Takeaways from our first V1 Data Team Hangout
Data / AI / MLGeorge Psiharis (the awesome VP of Business Operations at Clio) reached out with a great suggestion: connect the data teams across our portfolio companies with the goal of building a peer network to share best practices, and together push the bar on data science innovation.
A few weeks ago, we had our first virtual hangout with data scientists in our portfolio from San Francisco, Vancouver, Toronto, and New York. Some common problems surfaced during the discussion, and since I’m certain that our portfolio companies are not the only ones facing these issues, I want to share some of the key lessons from the discussion so we all can grow together…
Challenge 1: Data is fragmented and inconsistent across the organization
Let’s think about the typical (and simplified) data flow in a company: raw data is aggregated, normalized or processed and then stored in a data warehouse. That data is then consumed and interpreted in the form of dashboards.
As a company grows bigger, dashboards sprout up all over the organization with KPIs and metrics that mean different things to different people. In addition, different parts of the organization usually create their own dashboard for a view of more team-specific metrics (like sales, marketing, product, etc.). And in many cases, these team-specific dashboards and benchmarks aren’t perfectly aligned with higher-level business KPIs.
What’s the problem with this? Dashboards are essentially end points of data and the process of creating a dashboard usually involves transforming raw data which can compromise data integrity, consumption and interpretation. There’s a risk that teams will diverge on the definition of metrics the farther we get from the data warehouse. For example, one team might define an “active user” differently from another team in the same organization. In other words, each team’s dashboard is now a silo of information, resulting in data fragmentation and inconsistency.
So, how do we make sure that there is consensus on the definition of KPIs as dashboards become more fragmented? Can we set a gold standard? And how do you make sure that everyone is aligned?
For starters, the company’s data science team can be the oracle of definitions. In situations where there are already multiple dashboards in place across the company, the data team should review all dashboards and learn how the KPIs are being defined and used by each team. Then, they should come up with a company-standard ‘glossary of terms.”
Clio has set up a “data literacy course.” It’s mandatory training so that everyone is on the same page about core metrics. Since Clio is a SaaS company, they have everyone take a crash course on MRR, LTV, CAC, Churn, etc.

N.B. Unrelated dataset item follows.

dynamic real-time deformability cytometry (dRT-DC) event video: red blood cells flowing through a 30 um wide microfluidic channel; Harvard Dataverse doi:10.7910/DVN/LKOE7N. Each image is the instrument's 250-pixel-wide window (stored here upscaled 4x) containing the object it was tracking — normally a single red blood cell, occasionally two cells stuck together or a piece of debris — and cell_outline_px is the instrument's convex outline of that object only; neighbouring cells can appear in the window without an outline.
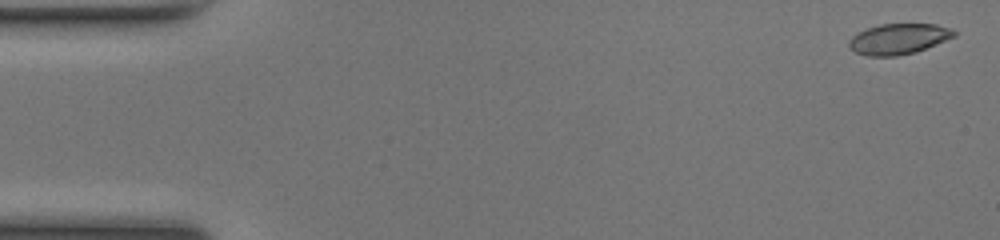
{"species": "common noctule bat (a hibernating species)", "species_latin": "Nyctalus noctula", "temperature_condition": "room temperature", "stored_images_in_passage": 50, "camera_frame_rate_fps": 3000, "um_per_image_px": 0.085, "animal": {"sex": "female", "body_mass_g": 17.0, "forearm_length_mm": 48.0}, "frame": {"image": 1, "passage_image": 2, "time_ms": 0.333, "image_size_px": [1000, 240], "cell_outline_px": [[956, 36], [916, 52], [896, 56], [868, 56], [856, 52], [848, 44], [848, 40], [852, 36], [868, 28], [880, 24], [936, 24], [952, 28], [956, 32]], "centroid_in_image_um": [76.41, 3.3], "position_along_channel_um": 8.6, "area_um2": 18.67}}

In the hangout, general consensus was that this kind of training should be part of the on-boarding process, and then as “a lunch and learn” or part of your All Hands meeting once or twice a year as a refresher for all employees. It can be helpful to administer a test afterwards in order to gauge comprehension. And then each team may need to have specialized training sessions with a deeper dive into their specific metrics.
Challenge Two: Scaling data science powers to meet the firehose of data pull requests
So, let’s say that you’ve got all your data centralized in one place and everyone sees the data science team as the “Oracle.” Sounds great, but the problem is there’s a never-ending list of Trello/Asana requests for data pulls from all around the organization. You’re a small data science team, so you try to create some kind of process like asking teams to fill out data request forms so you can assess the priority/urgency of each data pull. But everyone ends up resenting this extra administrative work since they want their data now – and in the meantime, new requests just keep coming in.

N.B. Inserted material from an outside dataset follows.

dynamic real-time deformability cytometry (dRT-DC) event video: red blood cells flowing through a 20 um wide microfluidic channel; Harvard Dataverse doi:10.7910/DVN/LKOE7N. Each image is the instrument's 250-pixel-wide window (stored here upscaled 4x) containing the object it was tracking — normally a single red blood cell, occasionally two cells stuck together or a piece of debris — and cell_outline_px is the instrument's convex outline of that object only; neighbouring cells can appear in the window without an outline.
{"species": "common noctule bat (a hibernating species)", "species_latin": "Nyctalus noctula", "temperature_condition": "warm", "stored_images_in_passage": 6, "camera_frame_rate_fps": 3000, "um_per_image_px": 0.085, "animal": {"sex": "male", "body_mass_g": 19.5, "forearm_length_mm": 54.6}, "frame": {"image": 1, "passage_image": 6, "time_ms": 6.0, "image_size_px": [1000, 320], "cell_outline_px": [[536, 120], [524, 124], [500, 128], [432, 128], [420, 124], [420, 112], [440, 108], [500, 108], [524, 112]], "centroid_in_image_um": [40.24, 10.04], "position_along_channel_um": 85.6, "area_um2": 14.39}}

The question is how can you empower different parts of the organization with data? How can you scale your data science powers without necessarily scaling the team?
At Kinnek, they’ve assigned a “data liaison” to each team. It’s someone who’s already engaged with data (think analysts or the dashboard manager for sales, product, etc.). The data liaison serves as triage for their team and only escalates requests to the data science team when necessary. For example, marketing has email data – so if you need email data, you can go to the designated data liaison in marketing for help with this information. Think of it like a hub and spoke model (a hybrid centralized/decentralized model).
At Kinnek, the data science team develops these data liaisons to be more than analysts. The goal is to have each liaison be able to query directly from the warehouse. The company provides Python/SQL training sessions and refreshers, with “homework” being related to the business. The added bonus here is that employees enjoy the challenge and know that the company is invested in their development.
The key takeaway from the hangout? Education and development can help you address scalability issues in data science. Because the human element will always be the key to good data.